About configuring event hub monitoring
You can configure event hub alerts and monitoring from the Event hub namespace.
If you did not enable autoscaling for your event hub, we recommend adding an alert for Quota Exceeded Error. If the quota is exceeded, it results in log loss.
We recommend adding alerts for ingress and egress limits so you are notified before the quota is exceeded:
Each throughput unit has the following capacities:
Ingress: 1 MB/sec or 1000 events per second
Egress: 2 MB/sec or 4,096 events per second
For a single throughput unit, the alerts may be configured as follows (you may adjust the values depending on your use case):
Ingress:
Signal Name: Incoming Bytes
Threshold: Static
Aggregation type: Maximum
Operator: Greater than
Unit: MB
Threshold: 0.85
Signal Name: Incoming Messages
Threshold: Static
Aggregation type: Total
Operator: Greater than
Unit: Count
Threshold: 850
Egress:
Signal Name: Outgoing Bytes
Threshold: Static
Aggregation type: Maximum
Operator: Greater than
Unit: MB
Threshold: 0.85
Signal Name: Outgoing Messages
Threshold: Static
Aggregation type: Total
Operator: Greater than
Unit: Count
Threshold: 850
About storage account monitoring
The storage account is expected to contain a single small file. We recommend adding an alert to make sure the storage account does not exceed a certain threshold.
Storage Account alerts
Signal Name: Used capacity
Threshold: Static
Aggregation type: Average
Unit: MiB
Threshold: 100
About event hub capacity
The event hub throughput unit determines its capacity. For more information, see https://learn.microsoft.com/en-us/azure/event-hubs/compare-tiers.
The basic tier has the following quotas:
Number of consumer groups per event hub | 1 |
|---|---|
Maximum retention period of event data | 1 day |
Throughput per unit | Ingress: 1 MB/sec or 1000 events per second |
gress: 2 MB/sec or 4,096 events per second | |
|
To help determine the required event hub throughput unit, you can run the following query.
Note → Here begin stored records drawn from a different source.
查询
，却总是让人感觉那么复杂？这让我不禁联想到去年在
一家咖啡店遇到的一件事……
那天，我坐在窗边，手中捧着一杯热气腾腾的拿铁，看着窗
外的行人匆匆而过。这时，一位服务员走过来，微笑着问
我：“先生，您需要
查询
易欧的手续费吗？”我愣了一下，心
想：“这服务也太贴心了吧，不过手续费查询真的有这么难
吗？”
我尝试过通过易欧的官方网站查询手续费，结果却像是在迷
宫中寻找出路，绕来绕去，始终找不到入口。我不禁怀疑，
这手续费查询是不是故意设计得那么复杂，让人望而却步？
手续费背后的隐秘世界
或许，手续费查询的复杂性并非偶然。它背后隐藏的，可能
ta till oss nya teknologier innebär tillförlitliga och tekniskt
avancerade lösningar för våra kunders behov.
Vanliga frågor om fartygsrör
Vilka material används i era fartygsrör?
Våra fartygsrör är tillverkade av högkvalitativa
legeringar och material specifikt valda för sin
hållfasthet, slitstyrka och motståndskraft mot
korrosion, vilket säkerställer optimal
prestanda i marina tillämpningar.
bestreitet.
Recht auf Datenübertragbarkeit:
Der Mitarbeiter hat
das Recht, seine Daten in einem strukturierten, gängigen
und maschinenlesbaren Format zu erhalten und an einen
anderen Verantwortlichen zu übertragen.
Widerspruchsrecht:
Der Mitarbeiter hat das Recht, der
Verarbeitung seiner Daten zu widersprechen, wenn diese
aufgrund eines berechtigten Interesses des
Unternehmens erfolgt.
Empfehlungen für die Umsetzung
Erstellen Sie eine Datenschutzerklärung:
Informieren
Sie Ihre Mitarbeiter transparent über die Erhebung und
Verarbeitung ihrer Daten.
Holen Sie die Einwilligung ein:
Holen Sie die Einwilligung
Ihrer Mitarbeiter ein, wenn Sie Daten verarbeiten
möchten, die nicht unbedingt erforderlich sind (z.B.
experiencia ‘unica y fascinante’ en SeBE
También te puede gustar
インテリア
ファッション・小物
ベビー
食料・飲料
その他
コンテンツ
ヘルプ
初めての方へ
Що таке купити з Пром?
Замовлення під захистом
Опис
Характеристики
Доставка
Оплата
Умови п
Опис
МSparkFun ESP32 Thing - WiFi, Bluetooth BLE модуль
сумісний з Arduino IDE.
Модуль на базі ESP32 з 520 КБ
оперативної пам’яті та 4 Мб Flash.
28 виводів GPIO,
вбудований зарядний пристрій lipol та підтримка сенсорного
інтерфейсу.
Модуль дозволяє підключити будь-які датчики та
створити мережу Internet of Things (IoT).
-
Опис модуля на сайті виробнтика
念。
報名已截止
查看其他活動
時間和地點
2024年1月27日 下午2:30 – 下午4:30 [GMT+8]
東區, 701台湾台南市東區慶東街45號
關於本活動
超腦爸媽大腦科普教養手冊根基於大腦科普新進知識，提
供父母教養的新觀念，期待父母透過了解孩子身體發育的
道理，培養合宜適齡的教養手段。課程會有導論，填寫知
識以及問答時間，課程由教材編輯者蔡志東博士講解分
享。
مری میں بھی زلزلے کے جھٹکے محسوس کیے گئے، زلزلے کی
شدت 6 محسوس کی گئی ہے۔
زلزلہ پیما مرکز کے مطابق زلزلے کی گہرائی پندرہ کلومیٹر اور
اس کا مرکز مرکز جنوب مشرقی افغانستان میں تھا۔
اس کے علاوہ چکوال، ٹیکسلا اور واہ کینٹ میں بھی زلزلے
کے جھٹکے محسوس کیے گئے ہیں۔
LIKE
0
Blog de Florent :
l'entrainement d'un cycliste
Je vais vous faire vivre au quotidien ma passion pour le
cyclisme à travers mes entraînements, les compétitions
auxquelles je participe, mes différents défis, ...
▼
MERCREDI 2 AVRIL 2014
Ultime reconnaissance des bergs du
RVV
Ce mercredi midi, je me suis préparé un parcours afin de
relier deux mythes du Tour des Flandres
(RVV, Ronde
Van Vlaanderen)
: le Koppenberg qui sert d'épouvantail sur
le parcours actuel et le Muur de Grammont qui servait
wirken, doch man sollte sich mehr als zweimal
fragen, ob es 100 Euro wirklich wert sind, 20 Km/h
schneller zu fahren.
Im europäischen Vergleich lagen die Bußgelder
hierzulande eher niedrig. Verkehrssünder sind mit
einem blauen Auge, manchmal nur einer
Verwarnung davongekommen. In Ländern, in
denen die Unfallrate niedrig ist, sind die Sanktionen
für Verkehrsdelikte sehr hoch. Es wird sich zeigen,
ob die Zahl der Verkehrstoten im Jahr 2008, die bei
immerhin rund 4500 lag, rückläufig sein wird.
Log into security.microsoft.com
Select Hunting > Advanced hunting.
Ensure Last 7 days is selected.
Create a new query, then copy and paste the following, then run the query:
let bytes_ = 1000; union withsource=MDTables * | where MDTables in ('AlertEvidence', 'AlertInfo', 'DeviceEvents', 'DeviceFileCertificateInfo', 'DeviceFileEvents', 'DeviceImageLoadEvents', 'DeviceInfo', 'DeviceLogonEvents', 'DeviceNetworkEvents', 'DeviceNetworkInfo', 'DeviceProcessEvents', 'DeviceRegistryEvents', 'EmailAttachmentInfo', 'EmailEvents', 'EmailPostDeliveryEvents', 'EmailUrlInfo', 'IdentityLogonEvents', 'IdentityQueryEvents', 'IdentityDirectoryEvents', 'CloudAppEvents', 'UrlClickEvent') | where Timestamp > startofday(ago(7d)) | summarize count() by bin(Timestamp, 1m), MDTables | extend EPS = count_ / 60 | summarize avg(EPS), estimatedMBPerSec = avg(EPS) * bytes_ / (1024*1024) by MDTables, bin(Timestamp, 3h) | summarize avg_EPS = max(avg_EPS), estimatedMBPerSec = max(estimatedMBPerSec) by MDTables | sort by toint(estimatedMBPerSec) desc | project MDTables, avg_EPS, estimatedMBPerSec | as IndividualTableMetrics | union ( IndividualTableMetrics | summarize avg_EPS = sum(avg_EPS), estimatedMBPerSec = sum(estimatedMBPerSec) | extend MDTables = "Total" )
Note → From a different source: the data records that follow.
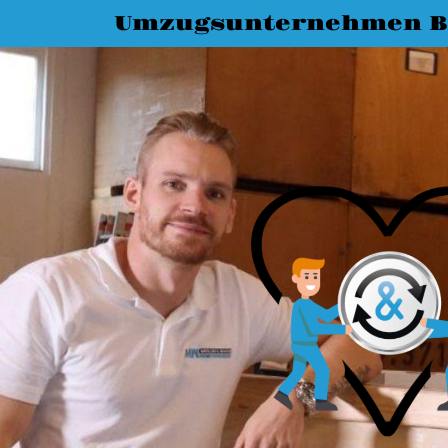
Umzugsunternehmen B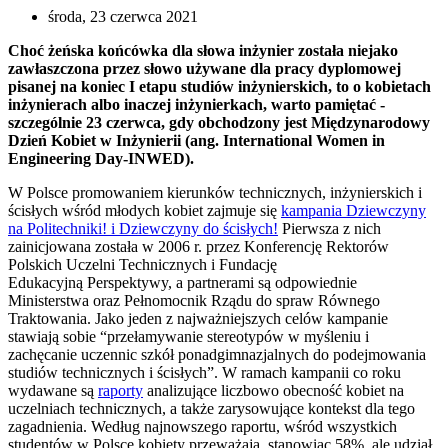
środa, 23 czerwca 2021
Choć żeńska końcówka dla słowa inżynier została niejako
zawłaszczona przez słowo używane dla pracy dyplomowej
pisanej na koniec I etapu studiów inżynierskich, to o kobietach
inżynierach albo inaczej inżynierkach, warto pamiętać -
szczególnie 23 czerwca, gdy obchodzony jest Międzynarodowy
Dzień Kobiet w Inżynierii (ang. International Women in
Engineering Day-INWED).
W Polsce promowaniem kierunków technicznych, inżynierskich i
ścisłych wśród młodych kobiet zajmuje się
kampania Dziewczyny
na Politechniki! i Dziewczyny do ścisłych!
Pierwsza z nich
zainicjowana została w 2006 r. przez Konferencję Rektorów
Polskich Uczelni Technicznych i Fundację
Edukacyjną Perspektywy, a partnerami są odpowiednie
Ministerstwa oraz Pełnomocnik Rządu do spraw Równego
Traktowania. Jako jeden z najważniejszych celów kampanie
stawiają sobie “przełamywanie stereotypów w myśleniu i
zachęcanie uczennic szkół ponadgimnazjalnych do podejmowania
studiów technicznych i ścisłych”. W ramach kampanii co roku
wydawane są
raporty
analizujące liczbowo obecność kobiet na
uczelniach technicznych, a także zarysowujące kontekst dla tego
zagadnienia. Według najnowszego raportu, wśród wszystkich
studentów w Polsce kobiety przeważają, stanowiąc 58%, ale udział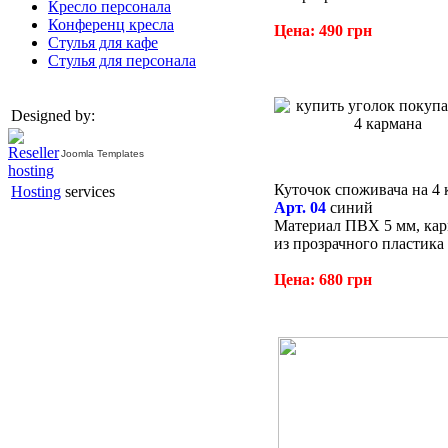
Кресло персонала
Конференц кресла
Цена: 490 грн
Стулья для кафе
Стулья для персонала
Designed by:
Joomla Templates
Куточок споживача на 4 
Hosting
services
Арт. 04
синий
Материал ПВХ 5 мм, ка
из прозрачного пластика
Цена: 680 грн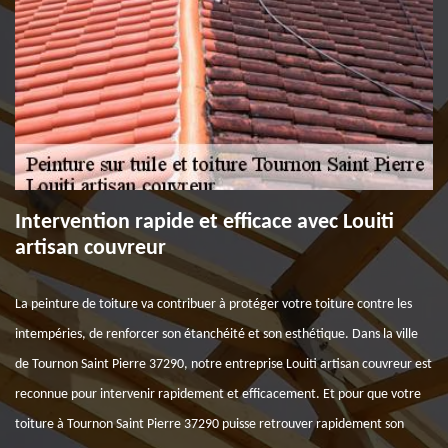
Intervention rapide et efficace avec Louiti
artisan couvreur
La peinture de toiture va contribuer à protéger votre toiture contre les
intempéries, de renforcer son étanchéité et son esthétique. Dans la ville
de Tournon Saint Pierre 37290, notre entreprise Louiti artisan couvreur est
reconnue pour intervenir rapidement et efficacement. Et pour que votre
toiture à Tournon Saint Pierre 37290 puisse retrouver rapidement son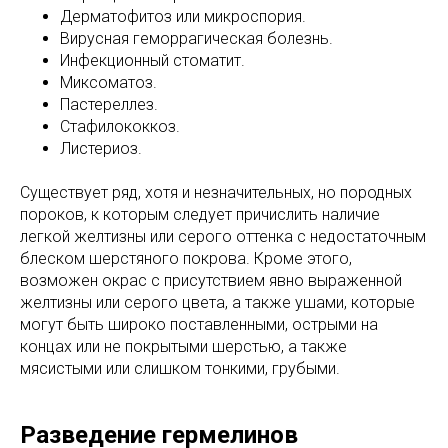
Дерматофитоз или микроспория.
Вирусная геморрагическая болезнь.
Инфекционный стоматит.
Миксоматоз.
Пастереллез.
Стафилококкоз.
Листериоз.
Существует ряд, хотя и незначительных, но породных
пороков, к которым следует причислить наличие
легкой желтизны или серого оттенка с недостаточным
блеском шерстяного покрова. Кроме этого,
возможен окрас с присутствием явно выраженной
желтизны или серого цвета, а также ушами, которые
могут быть широко поставленными, острыми на
концах или не покрытыми шерстью, а также
мясистыми или слишком тонкими, грубыми.
Разведение гермелинов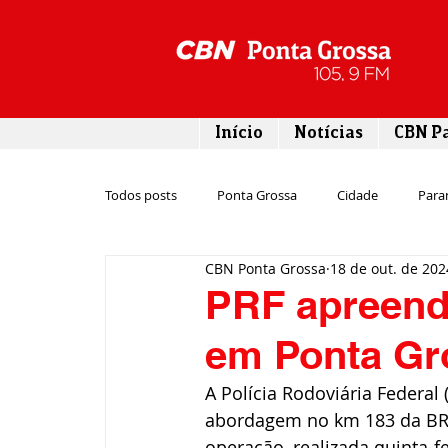
Início
Notícias
CBN P
Todos posts
Ponta Grossa
Cidade
Para
CBN Ponta Grossa
18 de out. de 202
Esporte
Emprego
Campos Gerais
PRF apreend
em Ponta Gr
Turismo
Rodovias
Agronegócio
A Polícia Rodoviária Federa
abordagem no km 183 da BR-
Gastronomia
Tecnologia
Polícia
operação, realizada quinta-f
If the total avg_EPS > 1000, or estimateMBPerSec > 1, you may need to increase the throughput unit for your event hub. Configure the throughput unit so that it is able to handle the peak ingress. You may also choose to enable autoscaling of your event hub. If you choose this option, we recommend that you monitor the usage details and create alerts to ensure there are no unexpected costs.
Example Output
MDTables | avg_EPS | estimatedMBPerSec |
|---|---|---|
Total | 1400 | 0.4 |
For this event hub, a throughput unit of 2 is adequate to handle the peak ingress of 1400 EPS.